__以下の課題__
[A] 引用文によると、内閣府の最新の推計値では、2023年4~6月期の需給ギャップはいくらでしたか。
[B] 引用文から「政府・与党は、過去の経済対策」から「ンフレ傾向になり始めている。」までの部分を、一字も変えずに抜き出してください。

__引用文__
日本経済全体の需給関係を示す需給ギャップ((実際のGDP-潜在GDP)/潜在GDP)は、内閣府の最新の推計値によると2023年4~6月期にプラス0.1%と、2019年7~9月期以来、3年9か月ぶりにプラスに転じた。金額で見れば年率1兆円程度である。
政府・与党は、過去の経済対策で、マイナスの需給ギャップの存在を経済対策が必要であることの根拠としてきた。マイナスの需給ギャップを穴埋めするために、その規模に匹敵する規模の経済対策が必要との議論である。
この議論に照らせば、現時点では、減税などの景気刺激策は必要ないはずである。しかし、大規模な対策を実施することで国民にアピールし、選挙結果に繋げていくことを画策する向きは、大規模経済対策を正当化する根拠を、従来の『需給ギャップ』から、今回は『税収増の還元』へとすり替えている」

   需給ギャップとは、簡単に言うと、一国の経済全体の総需要と供給力の差のことで、マイナスになるということはデフレ傾向になるということだ。だから、景気刺激策が必要になるわけだが、現在はプラスに転じ、インフレ傾向になり始めている。

__資料部分__
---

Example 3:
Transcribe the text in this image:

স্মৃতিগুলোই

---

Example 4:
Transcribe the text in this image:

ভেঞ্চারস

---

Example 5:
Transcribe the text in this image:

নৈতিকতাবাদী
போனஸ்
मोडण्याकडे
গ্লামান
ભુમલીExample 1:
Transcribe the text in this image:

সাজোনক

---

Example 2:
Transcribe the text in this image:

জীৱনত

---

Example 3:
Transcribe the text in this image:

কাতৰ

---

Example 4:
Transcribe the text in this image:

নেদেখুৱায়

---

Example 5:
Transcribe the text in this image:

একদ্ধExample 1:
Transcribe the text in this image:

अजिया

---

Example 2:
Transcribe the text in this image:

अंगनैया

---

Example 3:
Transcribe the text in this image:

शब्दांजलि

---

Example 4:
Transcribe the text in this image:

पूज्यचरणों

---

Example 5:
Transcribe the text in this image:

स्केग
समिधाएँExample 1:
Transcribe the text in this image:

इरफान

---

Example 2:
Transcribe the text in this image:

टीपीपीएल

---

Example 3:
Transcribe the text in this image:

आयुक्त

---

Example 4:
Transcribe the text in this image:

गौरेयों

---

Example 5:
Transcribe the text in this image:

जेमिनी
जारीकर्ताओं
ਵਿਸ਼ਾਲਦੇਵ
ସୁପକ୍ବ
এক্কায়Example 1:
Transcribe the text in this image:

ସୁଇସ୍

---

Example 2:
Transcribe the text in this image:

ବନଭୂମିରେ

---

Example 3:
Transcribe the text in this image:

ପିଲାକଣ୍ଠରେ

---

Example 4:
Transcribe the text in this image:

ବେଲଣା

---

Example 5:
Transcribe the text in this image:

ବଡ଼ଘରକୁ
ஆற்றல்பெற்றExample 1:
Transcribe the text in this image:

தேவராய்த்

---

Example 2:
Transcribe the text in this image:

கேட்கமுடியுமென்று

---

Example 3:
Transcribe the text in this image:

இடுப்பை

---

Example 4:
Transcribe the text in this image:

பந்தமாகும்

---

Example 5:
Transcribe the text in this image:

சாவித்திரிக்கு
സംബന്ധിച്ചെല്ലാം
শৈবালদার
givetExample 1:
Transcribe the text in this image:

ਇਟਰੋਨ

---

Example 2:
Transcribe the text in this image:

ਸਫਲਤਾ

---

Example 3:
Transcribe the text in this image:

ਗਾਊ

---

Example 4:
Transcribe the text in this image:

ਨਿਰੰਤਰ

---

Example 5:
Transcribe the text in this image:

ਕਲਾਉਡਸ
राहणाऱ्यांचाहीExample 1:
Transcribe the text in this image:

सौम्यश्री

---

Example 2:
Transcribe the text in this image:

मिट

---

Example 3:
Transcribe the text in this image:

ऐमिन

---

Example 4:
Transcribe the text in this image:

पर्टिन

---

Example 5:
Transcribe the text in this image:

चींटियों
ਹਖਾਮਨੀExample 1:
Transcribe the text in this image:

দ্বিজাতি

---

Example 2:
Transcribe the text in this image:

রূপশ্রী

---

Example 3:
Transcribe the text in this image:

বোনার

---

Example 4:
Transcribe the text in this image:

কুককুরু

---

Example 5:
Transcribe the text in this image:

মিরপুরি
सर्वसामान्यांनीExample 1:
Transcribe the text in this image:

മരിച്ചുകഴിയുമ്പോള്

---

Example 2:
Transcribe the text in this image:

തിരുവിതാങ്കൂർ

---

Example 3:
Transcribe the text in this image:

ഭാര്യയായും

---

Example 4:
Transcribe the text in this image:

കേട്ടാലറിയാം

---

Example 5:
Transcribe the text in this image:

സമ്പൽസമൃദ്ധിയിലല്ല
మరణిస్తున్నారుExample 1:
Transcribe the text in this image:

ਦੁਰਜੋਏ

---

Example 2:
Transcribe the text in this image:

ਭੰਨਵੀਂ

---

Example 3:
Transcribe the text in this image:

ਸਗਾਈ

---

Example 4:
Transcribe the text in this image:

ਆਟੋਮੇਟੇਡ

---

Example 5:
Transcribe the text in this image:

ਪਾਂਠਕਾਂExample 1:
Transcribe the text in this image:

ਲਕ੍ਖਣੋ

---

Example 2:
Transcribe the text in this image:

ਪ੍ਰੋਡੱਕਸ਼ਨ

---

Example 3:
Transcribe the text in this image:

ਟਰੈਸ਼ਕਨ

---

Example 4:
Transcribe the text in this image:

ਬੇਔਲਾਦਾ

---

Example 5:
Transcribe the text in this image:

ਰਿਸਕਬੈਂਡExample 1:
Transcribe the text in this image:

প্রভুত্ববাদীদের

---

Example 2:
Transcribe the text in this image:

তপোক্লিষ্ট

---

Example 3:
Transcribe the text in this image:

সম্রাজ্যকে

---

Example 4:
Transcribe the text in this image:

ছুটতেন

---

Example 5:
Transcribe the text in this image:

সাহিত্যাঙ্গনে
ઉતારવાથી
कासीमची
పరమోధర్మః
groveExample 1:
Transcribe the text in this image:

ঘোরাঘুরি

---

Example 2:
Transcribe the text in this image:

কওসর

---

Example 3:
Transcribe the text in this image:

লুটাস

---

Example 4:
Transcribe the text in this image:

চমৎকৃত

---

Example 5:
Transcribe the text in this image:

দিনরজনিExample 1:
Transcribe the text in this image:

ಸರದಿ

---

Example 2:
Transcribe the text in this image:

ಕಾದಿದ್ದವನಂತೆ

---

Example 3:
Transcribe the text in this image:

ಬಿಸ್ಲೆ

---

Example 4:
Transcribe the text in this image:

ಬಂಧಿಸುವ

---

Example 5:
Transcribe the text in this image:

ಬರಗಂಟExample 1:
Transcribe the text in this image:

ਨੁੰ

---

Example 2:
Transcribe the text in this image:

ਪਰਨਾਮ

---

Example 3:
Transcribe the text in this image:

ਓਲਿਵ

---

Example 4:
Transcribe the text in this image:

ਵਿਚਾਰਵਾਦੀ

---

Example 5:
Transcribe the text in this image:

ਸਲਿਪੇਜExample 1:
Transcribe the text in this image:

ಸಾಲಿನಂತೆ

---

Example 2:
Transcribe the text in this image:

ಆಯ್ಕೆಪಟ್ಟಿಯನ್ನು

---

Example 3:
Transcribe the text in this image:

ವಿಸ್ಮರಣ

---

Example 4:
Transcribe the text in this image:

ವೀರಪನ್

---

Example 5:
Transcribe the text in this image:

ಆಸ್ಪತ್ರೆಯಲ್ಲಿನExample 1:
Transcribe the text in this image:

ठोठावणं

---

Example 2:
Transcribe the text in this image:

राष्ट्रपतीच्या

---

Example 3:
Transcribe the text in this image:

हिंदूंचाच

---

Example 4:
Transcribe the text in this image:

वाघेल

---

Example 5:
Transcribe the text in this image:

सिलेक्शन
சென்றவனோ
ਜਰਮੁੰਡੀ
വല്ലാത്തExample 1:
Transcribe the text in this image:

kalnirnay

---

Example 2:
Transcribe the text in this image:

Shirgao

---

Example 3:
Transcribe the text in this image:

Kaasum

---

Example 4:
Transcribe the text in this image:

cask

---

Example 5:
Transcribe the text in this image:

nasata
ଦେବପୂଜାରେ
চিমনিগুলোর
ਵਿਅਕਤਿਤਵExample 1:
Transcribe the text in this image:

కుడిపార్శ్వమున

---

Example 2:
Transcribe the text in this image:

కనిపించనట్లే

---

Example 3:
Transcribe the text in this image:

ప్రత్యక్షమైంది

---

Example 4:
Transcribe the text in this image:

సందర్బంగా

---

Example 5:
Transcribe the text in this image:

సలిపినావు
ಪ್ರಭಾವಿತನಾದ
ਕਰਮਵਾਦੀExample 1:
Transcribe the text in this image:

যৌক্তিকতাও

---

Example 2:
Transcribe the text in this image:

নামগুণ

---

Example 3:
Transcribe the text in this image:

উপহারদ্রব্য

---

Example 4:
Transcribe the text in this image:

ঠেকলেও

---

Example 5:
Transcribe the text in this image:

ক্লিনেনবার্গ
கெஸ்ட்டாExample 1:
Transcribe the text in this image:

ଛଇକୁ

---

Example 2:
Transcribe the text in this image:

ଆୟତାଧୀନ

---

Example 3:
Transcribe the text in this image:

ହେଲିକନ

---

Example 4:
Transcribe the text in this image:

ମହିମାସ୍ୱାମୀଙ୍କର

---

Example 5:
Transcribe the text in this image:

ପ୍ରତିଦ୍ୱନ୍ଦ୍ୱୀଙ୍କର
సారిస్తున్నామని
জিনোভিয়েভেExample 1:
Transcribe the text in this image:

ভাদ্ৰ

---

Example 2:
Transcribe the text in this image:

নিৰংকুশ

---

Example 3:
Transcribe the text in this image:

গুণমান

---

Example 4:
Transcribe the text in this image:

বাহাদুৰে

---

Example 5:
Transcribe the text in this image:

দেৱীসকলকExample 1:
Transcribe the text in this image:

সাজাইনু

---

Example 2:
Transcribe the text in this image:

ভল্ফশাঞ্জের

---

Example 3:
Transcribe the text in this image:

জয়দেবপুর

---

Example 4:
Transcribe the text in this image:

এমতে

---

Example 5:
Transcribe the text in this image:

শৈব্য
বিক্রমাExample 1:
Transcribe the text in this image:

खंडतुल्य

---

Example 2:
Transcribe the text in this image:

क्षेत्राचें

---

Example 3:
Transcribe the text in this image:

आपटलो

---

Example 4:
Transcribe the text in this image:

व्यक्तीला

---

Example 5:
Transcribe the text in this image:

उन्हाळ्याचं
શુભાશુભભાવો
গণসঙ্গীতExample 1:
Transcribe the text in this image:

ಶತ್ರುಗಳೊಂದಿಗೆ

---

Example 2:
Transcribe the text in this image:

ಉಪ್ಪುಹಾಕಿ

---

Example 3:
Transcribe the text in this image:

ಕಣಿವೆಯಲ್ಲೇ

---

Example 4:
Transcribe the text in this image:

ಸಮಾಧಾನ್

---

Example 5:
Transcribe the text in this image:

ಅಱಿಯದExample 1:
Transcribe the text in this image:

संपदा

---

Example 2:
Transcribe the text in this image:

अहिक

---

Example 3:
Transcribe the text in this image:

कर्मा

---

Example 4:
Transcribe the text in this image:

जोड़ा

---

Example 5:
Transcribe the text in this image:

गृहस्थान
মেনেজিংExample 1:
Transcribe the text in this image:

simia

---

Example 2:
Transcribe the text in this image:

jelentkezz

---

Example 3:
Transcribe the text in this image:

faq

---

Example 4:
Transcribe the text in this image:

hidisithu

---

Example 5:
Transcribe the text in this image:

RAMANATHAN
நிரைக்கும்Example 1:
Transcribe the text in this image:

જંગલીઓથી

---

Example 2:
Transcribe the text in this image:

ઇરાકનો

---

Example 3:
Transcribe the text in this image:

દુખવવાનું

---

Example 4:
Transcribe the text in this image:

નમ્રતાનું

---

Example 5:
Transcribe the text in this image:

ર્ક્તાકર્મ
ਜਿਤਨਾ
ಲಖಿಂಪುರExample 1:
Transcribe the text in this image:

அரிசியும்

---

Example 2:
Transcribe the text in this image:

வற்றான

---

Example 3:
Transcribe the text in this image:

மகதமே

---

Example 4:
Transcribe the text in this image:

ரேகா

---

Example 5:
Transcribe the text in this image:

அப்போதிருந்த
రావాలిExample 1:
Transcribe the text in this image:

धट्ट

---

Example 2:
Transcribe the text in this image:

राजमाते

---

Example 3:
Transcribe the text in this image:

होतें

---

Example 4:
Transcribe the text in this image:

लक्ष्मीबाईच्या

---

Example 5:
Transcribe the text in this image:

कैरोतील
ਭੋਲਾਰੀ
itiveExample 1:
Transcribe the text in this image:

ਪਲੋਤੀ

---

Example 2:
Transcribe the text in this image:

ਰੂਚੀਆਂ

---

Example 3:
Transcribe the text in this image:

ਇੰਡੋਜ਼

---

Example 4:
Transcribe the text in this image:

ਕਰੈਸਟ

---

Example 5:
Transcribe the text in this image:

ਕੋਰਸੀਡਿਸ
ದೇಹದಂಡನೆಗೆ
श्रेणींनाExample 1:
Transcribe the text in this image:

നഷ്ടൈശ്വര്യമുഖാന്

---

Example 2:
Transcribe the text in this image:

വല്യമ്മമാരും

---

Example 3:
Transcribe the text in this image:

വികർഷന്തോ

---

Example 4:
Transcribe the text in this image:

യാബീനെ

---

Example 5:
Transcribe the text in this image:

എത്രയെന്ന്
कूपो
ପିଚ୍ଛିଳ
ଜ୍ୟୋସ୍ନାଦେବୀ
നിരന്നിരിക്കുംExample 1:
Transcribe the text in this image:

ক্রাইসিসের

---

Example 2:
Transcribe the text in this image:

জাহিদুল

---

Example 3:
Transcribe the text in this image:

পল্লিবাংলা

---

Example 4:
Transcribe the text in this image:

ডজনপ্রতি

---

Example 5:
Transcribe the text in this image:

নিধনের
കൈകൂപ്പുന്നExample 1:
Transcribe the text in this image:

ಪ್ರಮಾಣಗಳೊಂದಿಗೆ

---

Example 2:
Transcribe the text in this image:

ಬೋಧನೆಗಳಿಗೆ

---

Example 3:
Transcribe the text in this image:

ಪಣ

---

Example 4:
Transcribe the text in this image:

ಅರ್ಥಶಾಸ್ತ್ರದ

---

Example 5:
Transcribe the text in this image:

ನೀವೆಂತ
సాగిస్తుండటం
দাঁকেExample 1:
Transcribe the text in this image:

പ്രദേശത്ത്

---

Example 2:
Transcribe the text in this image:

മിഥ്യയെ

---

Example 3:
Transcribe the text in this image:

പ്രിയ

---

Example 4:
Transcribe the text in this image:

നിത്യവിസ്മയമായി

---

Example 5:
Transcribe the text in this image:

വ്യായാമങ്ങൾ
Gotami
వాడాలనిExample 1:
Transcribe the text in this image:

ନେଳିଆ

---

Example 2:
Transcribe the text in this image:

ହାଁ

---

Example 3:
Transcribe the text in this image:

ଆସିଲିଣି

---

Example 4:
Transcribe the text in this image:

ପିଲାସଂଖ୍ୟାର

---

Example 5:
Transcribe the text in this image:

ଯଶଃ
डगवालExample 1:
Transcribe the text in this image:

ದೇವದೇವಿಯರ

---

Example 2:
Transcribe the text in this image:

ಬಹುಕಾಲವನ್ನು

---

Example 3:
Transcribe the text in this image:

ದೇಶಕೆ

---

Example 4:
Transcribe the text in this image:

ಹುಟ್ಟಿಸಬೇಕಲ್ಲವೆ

__最終解答__
[A] プラス0.1%です。

[B]
政府・与党は、過去の経済対策で、マイナスの需給ギャップの存在を経済対策が必要であることの根拠としてきた。マイナスの需給ギャップを穴埋めするために、その規模に匹敵する規模の経済対策が必要との議論である。
この議論に照らせば、現時点では、減税などの景気刺激策は必要ないはずである。しかし、大規模な対策を実施することで国民にアピールし、選挙結果に繋げていくことを画策する向きは、大規模経済対策を正当化する根拠を、従来の『需給ギャップ』から、今回は『税収増の還元』へとすり替えている」

   需給ギャップとは、簡単に言うと、一国の経済全体の総需要と供給力の差のことで、マイナスになるということはデフレ傾向になるということだ。だから、景気刺激策が必要になるわけだが、現在はプラスに転じ、インフレ傾向になり始めている。